Whitmer’s executive orders received pushback from the Republican-controlled legislature, but Whitmer has sought to use local law enforcement to ensure the state’s coronavirus restrictions are upheld.

Early life and rise to government

Whitmer was born and raised in Michigan to parents who both had careers in public service. Her father was a government lawyer and head of the state’s Department of Commerce and later the chief executive of Michigan’s Blue Cross Blue Shield, an insurance firm. Whitmer’s mother was an assistant attorney general in Michigan under a Democratic governor.

Whitmer’s parents divorced when she was six and her mother died of brain cancer in 2002.

After graduating from high school, Whitmer attended Michigan State University, graduating with a bachelor’s degree in communications and later a Juris Doctor law degree.

Whitmer won her first public election in 2000 for State Representative in the Michigan legislature, a post which she held for over five years. She was then elected to Michigan’s Senate in 2006, a role she held until 2015.

As a state representative for 14 years, some of her contributions included expanding Medicaid and protecting students from bullying. Whitmer was criticized by her opponent in the 2018 governor’s race for only passing three bills during her tenure.

Whitmer claimed she did a lot more behind the scenes, but did not feel the need to take credit. Records show she sponsored 190 bills during her time as representative.


Spending the first year of her term as governor focusing on education, infrastructure and the environment, Whitmer received plenty of pushback from her Republican colleagues in the Michigan legislature.

Even her ostensibly nonpolitical campaign promise to “Fix the Damn Roads” met with trouble after Whitmer and the Republican-controlled legislature sparred over how to pay for it.

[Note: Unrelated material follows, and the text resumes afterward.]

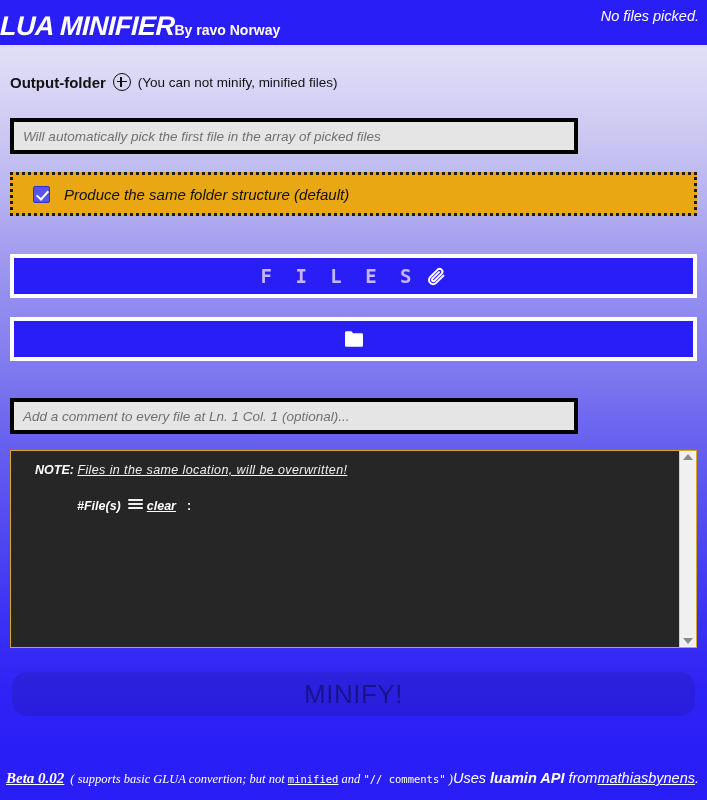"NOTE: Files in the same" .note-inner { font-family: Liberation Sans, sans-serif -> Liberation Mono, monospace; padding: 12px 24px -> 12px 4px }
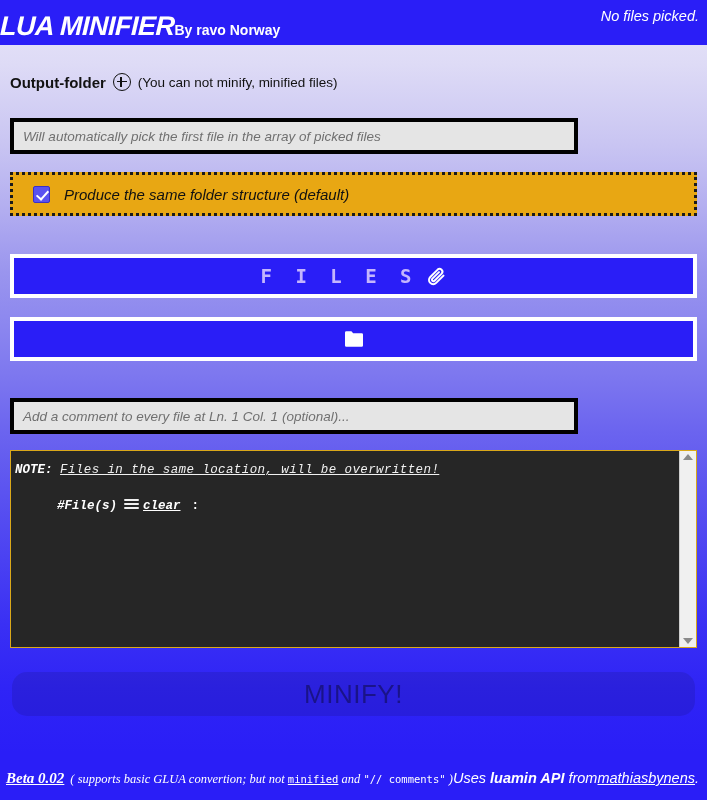"MINIFY!" .minify { border-radius: 15px -> 2px; height: 44px -> 52px }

Whitmer wanted to put an increased tax on gasoline to help pay for fixing and maintaining roads long term, but Republicans balked at the idea, instead proposing a one-time appropriation of US$400 million for the state’s roadways.

Comprehensive road repavement has yet to happen, but the coronavirus health crisis has since become the main focus of the administration.

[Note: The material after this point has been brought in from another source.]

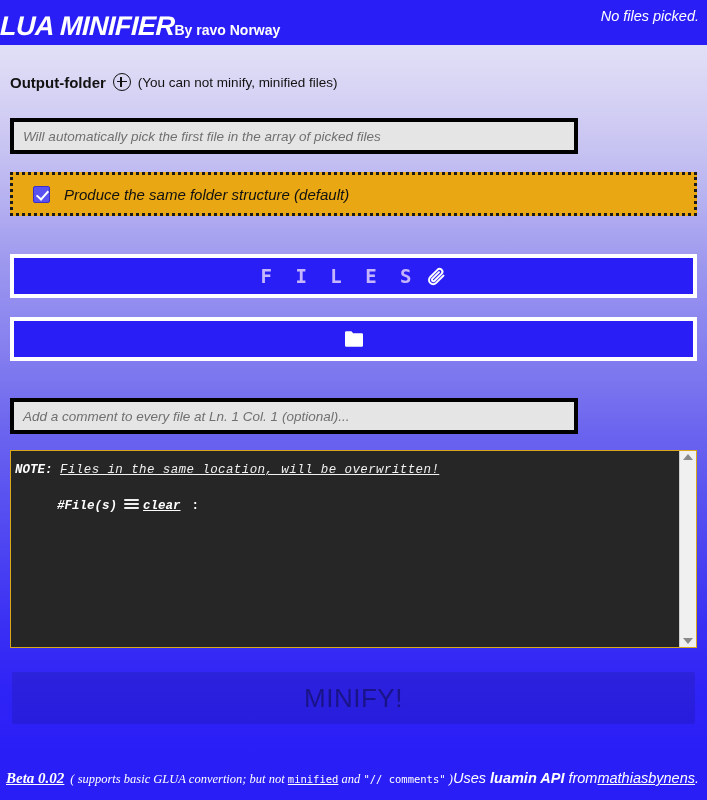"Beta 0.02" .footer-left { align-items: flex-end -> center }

Although some Michigan residents protested against Whitmer’s decision to mandate face masks, social distancing and shut down portions of the economy, Biden praised the state’s response to the virus, reportedly characterizing Whitmer as someone who is “capable of anything.”

During the controversy over the coronavirus mandates in Michigan earlier this year, President Donald Trump taunted the governor, tweeting that she was in “way over her head” in the role.

Whitmer said she did not want to argue with the federal government during the pandemic, but criticized the White House for lacking a clear and unified response to the virus.

According to a Washington Post/Ipsos poll released in May, 72% of Michigan residents approved of Whitmer’s response to the virus.

Right pick for VP?

Reports indicate that Biden had Governor Whitmer on his shortlist by early June. According to Doug Sosnik, a Democratic strategist and former senior adviser to President Bill Clinton, Whitmer could bring benefits to Biden during the race given her status as a Washington outsider.

“What the country is looking for solution wise is not in Washington,” Sosnik said.

Others, like Henry Olsen, a conservative opinion columnist for The Washington Post, question Whitmer’s decision making abilities. Olsen criticized Whitmer’s handling of the coronavirus crisis and her government’s inability to secure funding to fix the state’s roads.

“Talented politicians often make mistakes when they rise to new heights relatively quickly,” he wrote, adding that “the risk she won’t [recover from her political setbacks] could be too great for Biden to take.”

In April, when Whitmer was asked about the position by Politico, she suggested that she was staying focused on her job instead of trying to position herself for national office.

“I just know that, you know, you don’t run for that [vice president]. That is a selection of the top of the ticket, and everyone else should be just busy doing their jobs,” she said.

Whitmer claims her role as a mom is her most important job. She has two daughters with her husband and three stepsons from her husband’s previous marriage.